È successo di recente quando il sito Intercept Brasil (poi seguito da altri grandi giornali, cominciando dalla Folha de sao Paulo, tempio della finanza paulista) ha pubblicato, col contagocce, una parte dei messaggi scambiati dall’allora giudice Sérgio Moro e Deltan Dallagnol, il coordinatore della Operazione Lava Jato, la mega inchiesta sulla corruzione politica che ha decapitato quasi tutti i partiti e messo in galera i principali politici e i più grandi imprenditori ridisegnando, di fatto, la geografia politica brasiliana. Quel terremoto ha spalancato le porte del Planalto a Jair Bolsonaro, riuscito ad accreditarsi come outsider nonostante sieda in Parlamento da 28 anni, eletto al ballottaggio con il 53% dei voti provenienti in gran parte dal Brasile bianco, informato e ricco.  Il contenuto dei dialoghi filtrato è così esplicito da non lasciar dubbi sulla non imparzialità dei giudici incaricati dei processi che hanno incarcerato, tra altre centinaia di persone, l’ex presidente Lula da Silva costretto a ritirarsi dalla corsa al Planalto.

L’imbarazzo degli interessati è ancora totale. Nessuno ha smentito il contenuto dello scoop che mostra come Moro influisse pesantemente nella raccolta degli indizi che poi era chiamato a giudicare. Basterebbe questo, secondo la legge brasiliana, per invocare la nullità dei processi. Il fatto che l’oggetto dello scoop sia stato raccolto illegalmente, dettaglio fondamentale che l’autore dello scoop nega, non lo rende utilizzabile per procedere contro i giudici. Andrebbe acquisito tutto di nuovo per via legale. È utilizzabile invece dalla difesa dei condannati. Gli avvocati di Lula si sono scatenati. La sentenza di condanna dell’ex presidente è molto lacunosa ed è stata da tempo smontata, punto per punto, da un esercito di giuristi.

Lula è stato in galera perché condannato per i lavori per la ristrutturazione di un attico, in una località balneare del litorale di San Paolo. Quella ristrutturazione, secondo i giudici di prima e secondo grado, nasconderebbe il pagamento di una tangente di circa un milione di euro, da parte di una impresa di costruzioni beneficiata dal sistema di tangenti di cui Lula è considerato essere stato a conoscenza. La difesa dell’ex Presidente ha sempre contestato, tra altri moltissimi rilievi, il fatto che la proprietà di quell’appartamento non può esser fatta risalire a Lula perché non esiste un documento di proprietà, un atto di compravendita, nulla. Moro disse in proposito che “nei reati di riciclaggio il giudice non può attenersi unicamente alla titolarità formale dei beni” sostenendo che quell’attico fosse di fatto a disposizione dell’ex Presidente. Che, però, non l’ha mai abitato nemmeno per un giorno.

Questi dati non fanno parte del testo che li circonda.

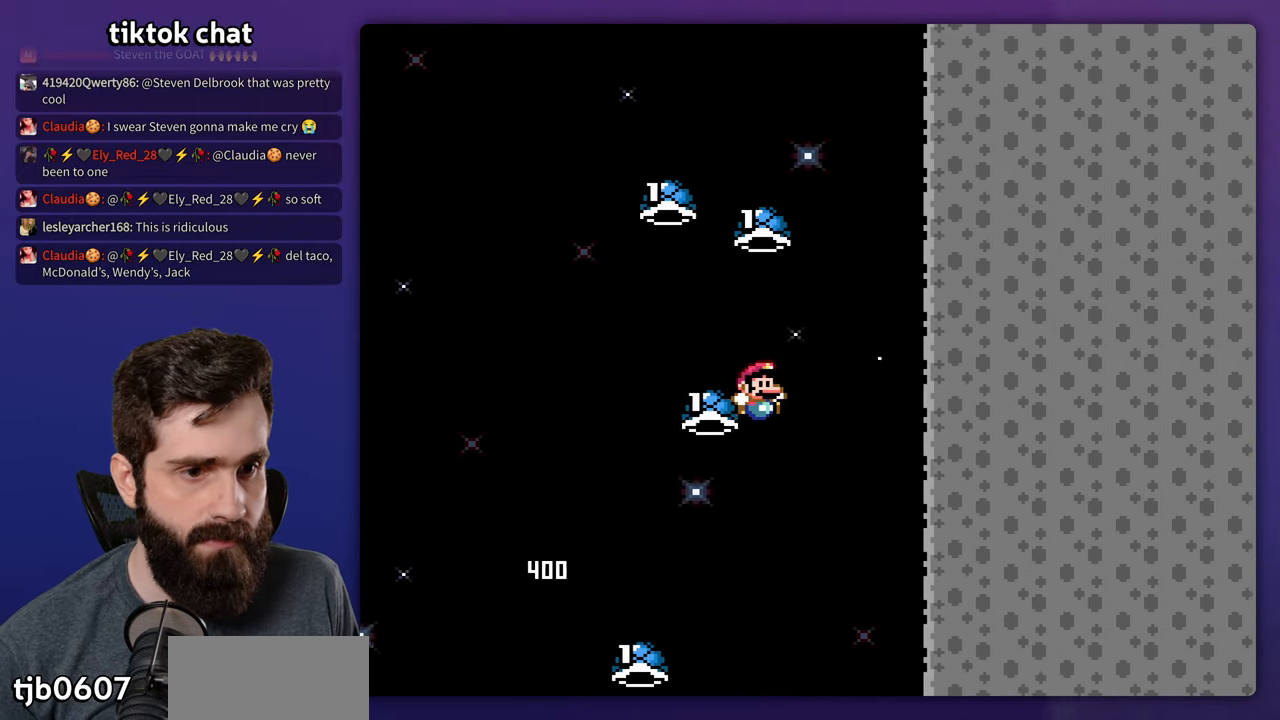
{"buttons": [], "events": [[16, "DPAD_LEFT", "down"], [150, "DPAD_LEFT", "up"], [166, "DPAD_RIGHT", "down"], [433, "DPAD_RIGHT", "up"]]}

Prima dell’apertura del processo Sergio Moro rilasciò una lunga intervista al quotidiano “Folha de Sao Paulo”. Un’interessante intervista-manifesto. Questi i passaggi principali. Dice Moro: “Purtroppo io vedo l’assenza di vigore da parte delle autorità politiche brasiliane contro la corruzione. Rimane l’impressione che la lotta contro la corruzione sia un obiettivo unico ed esclusivo di poliziotti, pm e giudici”. Alle critiche per aver accordato benefici a colpevoli prima ancora che firmassero il contratto di “delação premiada” (delazione premiata, la lingua brasiliana è più schietta della nostra in questo caso) scarcerazione immediata o rinuncia a procedere giudiziariamente in cambio della denuncia a carico di terze persone, Moro risponde che “il diritto non è una scienza esatta”. Sull’onda di questo personaggio da giustiziere inflessibile riuscito ad arrestare la volpe Lula (così Moro s’è sempre presentato al mondo) ha accettato, poco tempo dopo, la nomina a ministro della Giustizia avuta da un Presidente che mai sarebbe diventato tale senza quell’arresto. Non bastava questo, a gridare allo scandalo?